In either mode, Pinot servers store the ingested rows in volatile memory until either one of the following conditions are met:

  1. A certain number of rows are consumed
  2. The consumption has gone on for a certain length of time

(See StreamConfigs Section on how to set these values, or have pinot compute them for you)

Upon reaching either one of these limits, the servers do the following:

  • Pause consumption
  • Persist the rows consumed so far into non-volatile storage
  • Continue consuming new rows into volatile memory again.

The persisted rows form what we call a completed segment (as opposed to a consuming segment that resides in volatile memory).

In LowLevel mode, the completed segments are persisted the into local non-volatile store of pinot server as well as the segment store of the pinot cluster (See Pinot Architecture Overview). This allows for easy and automated mechanisms for replacing pinot servers, or expanding capacity, etc. Pinot has special mechanisms that ensure that the completed segment is equivalent across all replicas.

During segment completion, one winner is chosen by the controller from all the replicas as the committer server. The committer server builds the segment and uploads it to the controller. All the other non-committer servers follow one of these two paths:

  1. If the in-memory segment is equivalent to the committed segment, the non-committer server also builds the segment locally and replaces the in-memory segment
  2. If the in-memory segment is non equivalent to the committed segment, the non-committer server downloads the segment from the controller.

For more details on this protocol, please refer to this doc.

In HighLevel mode, the servers persist the consumed rows into local store (and not the segment store). Since consumption of rows can be from any partition, it is not possible to guarantee equivalence of segments across replicas.

See Consuming and Indexing rows in Realtime for details.

Pinot Segments

A segment is laid out in a columnar format so that it can be directly mapped into memory for serving queries.
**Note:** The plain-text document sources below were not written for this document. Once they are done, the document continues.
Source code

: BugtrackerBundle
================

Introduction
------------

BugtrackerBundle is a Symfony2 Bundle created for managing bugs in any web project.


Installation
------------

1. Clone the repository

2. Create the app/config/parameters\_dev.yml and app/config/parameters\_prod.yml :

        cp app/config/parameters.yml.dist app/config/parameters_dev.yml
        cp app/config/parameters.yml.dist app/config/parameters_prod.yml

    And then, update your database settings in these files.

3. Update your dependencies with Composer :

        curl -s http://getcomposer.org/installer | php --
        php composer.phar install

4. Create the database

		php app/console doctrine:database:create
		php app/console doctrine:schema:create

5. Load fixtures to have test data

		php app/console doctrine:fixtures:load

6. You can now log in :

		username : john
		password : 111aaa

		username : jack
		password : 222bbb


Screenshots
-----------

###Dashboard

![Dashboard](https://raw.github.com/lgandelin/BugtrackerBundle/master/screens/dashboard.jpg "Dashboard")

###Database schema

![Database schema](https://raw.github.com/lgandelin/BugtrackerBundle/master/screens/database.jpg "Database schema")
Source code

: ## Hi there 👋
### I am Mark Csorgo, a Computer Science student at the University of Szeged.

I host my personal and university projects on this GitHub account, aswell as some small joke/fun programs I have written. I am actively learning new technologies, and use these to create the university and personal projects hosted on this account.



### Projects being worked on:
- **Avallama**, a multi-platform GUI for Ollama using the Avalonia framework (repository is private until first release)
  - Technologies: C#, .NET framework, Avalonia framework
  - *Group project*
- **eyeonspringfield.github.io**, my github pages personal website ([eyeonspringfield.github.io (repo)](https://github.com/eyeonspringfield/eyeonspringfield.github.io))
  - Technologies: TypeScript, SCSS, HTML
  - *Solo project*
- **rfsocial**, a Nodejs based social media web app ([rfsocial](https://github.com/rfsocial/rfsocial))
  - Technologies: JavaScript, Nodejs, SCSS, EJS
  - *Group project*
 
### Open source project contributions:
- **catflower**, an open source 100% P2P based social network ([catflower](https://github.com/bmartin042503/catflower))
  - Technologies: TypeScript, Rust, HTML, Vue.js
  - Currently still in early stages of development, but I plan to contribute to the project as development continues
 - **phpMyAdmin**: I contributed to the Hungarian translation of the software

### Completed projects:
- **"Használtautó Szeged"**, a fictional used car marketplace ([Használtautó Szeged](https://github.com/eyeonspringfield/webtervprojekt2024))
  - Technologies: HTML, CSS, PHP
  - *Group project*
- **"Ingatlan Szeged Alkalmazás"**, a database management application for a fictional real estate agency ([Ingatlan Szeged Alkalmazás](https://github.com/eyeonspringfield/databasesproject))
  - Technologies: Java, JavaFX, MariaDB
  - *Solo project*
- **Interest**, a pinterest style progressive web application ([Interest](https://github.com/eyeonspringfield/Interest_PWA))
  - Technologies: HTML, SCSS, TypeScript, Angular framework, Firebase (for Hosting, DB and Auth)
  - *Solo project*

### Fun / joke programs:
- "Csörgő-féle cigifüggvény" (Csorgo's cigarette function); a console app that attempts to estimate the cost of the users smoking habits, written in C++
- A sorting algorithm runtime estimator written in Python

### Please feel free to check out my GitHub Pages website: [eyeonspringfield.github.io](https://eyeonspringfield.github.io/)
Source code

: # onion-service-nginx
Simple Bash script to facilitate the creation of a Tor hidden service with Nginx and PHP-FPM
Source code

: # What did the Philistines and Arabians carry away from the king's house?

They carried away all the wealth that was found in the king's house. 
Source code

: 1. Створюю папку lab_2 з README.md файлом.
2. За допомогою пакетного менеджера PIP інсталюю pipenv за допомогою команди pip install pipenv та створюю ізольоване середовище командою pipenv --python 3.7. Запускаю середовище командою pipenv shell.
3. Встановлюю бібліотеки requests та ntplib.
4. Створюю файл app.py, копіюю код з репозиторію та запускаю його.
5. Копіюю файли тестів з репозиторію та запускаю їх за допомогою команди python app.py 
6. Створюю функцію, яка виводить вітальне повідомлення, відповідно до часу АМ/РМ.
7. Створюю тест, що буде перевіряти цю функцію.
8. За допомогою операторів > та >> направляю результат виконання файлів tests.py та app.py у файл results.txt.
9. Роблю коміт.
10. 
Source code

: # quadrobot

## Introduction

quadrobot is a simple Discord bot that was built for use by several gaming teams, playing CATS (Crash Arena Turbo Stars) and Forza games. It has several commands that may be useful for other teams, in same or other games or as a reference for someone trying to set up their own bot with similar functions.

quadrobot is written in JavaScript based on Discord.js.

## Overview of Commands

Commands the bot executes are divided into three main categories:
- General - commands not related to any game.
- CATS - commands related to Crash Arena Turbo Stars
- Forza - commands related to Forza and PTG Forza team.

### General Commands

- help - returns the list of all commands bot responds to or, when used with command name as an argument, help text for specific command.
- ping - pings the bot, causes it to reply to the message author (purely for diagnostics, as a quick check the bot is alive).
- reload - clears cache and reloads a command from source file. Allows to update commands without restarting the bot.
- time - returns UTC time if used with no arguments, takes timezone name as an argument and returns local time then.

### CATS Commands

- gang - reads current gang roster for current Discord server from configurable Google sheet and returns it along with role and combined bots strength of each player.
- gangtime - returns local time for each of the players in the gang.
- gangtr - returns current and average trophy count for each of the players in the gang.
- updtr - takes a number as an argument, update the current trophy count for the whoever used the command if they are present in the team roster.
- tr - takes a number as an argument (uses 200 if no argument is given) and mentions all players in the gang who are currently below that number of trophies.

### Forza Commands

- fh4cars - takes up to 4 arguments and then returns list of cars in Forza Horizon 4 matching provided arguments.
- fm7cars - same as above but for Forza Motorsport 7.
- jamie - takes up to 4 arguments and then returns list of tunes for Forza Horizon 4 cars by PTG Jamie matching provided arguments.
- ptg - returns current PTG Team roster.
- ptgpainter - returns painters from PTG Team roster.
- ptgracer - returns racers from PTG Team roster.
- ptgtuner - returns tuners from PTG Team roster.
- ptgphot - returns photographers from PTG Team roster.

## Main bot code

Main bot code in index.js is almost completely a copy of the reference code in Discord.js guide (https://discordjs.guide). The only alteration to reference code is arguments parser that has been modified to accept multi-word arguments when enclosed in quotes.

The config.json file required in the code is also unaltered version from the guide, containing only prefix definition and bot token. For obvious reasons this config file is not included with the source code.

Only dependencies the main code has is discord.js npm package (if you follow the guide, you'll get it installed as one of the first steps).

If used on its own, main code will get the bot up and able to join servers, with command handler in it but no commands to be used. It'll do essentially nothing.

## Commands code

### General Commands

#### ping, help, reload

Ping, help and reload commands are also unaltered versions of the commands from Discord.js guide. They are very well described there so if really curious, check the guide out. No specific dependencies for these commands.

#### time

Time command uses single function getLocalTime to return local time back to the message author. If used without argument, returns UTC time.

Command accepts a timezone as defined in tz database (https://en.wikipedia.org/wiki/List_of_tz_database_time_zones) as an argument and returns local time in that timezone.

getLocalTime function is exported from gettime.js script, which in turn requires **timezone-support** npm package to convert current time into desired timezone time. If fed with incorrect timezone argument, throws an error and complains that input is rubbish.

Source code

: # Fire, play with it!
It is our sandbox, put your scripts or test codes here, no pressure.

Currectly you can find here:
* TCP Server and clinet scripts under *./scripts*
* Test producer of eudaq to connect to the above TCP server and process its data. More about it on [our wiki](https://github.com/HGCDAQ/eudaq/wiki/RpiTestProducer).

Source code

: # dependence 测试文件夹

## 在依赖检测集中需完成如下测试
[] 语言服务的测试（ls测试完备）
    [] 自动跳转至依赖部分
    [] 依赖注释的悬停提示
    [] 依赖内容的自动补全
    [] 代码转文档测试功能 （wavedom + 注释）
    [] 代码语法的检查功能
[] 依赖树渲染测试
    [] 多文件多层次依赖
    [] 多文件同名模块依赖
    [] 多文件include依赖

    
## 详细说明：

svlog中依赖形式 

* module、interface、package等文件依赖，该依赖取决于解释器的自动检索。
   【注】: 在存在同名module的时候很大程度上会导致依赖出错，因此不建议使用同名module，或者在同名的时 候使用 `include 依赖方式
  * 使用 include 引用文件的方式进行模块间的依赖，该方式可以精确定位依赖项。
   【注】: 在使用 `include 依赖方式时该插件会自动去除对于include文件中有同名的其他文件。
Columns may be single or multi-valued. Column types may be STRING, INT, LONG, FLOAT, DOUBLE or BYTES. Columns may be declared to be metric or dimension (or specifically as a time dimension) in the schema. Columns can have default null value. For example, the default null value of a integer column can be 0. Note: The default value of byte column has to be hex-encoded before adding to the schema.

Pinot uses dictionary encoding to store values as a dictionary ID. Columns may be configured to be “no-dictionary” column in which case raw values are stored. Dictionary IDs are encoded using minimum number of bits for efficient storage (e.g. a column with cardinality of 3 will use only 3 bits for each dictionary ID).

There is a forward index built for each column and compressed appropriately for efficient memory use. In addition, optional inverted indices can be configured for any set of columns. Inverted indices, while take up more storage, offer better query performance.

Specialized indexes like Star-Tree index is also supported.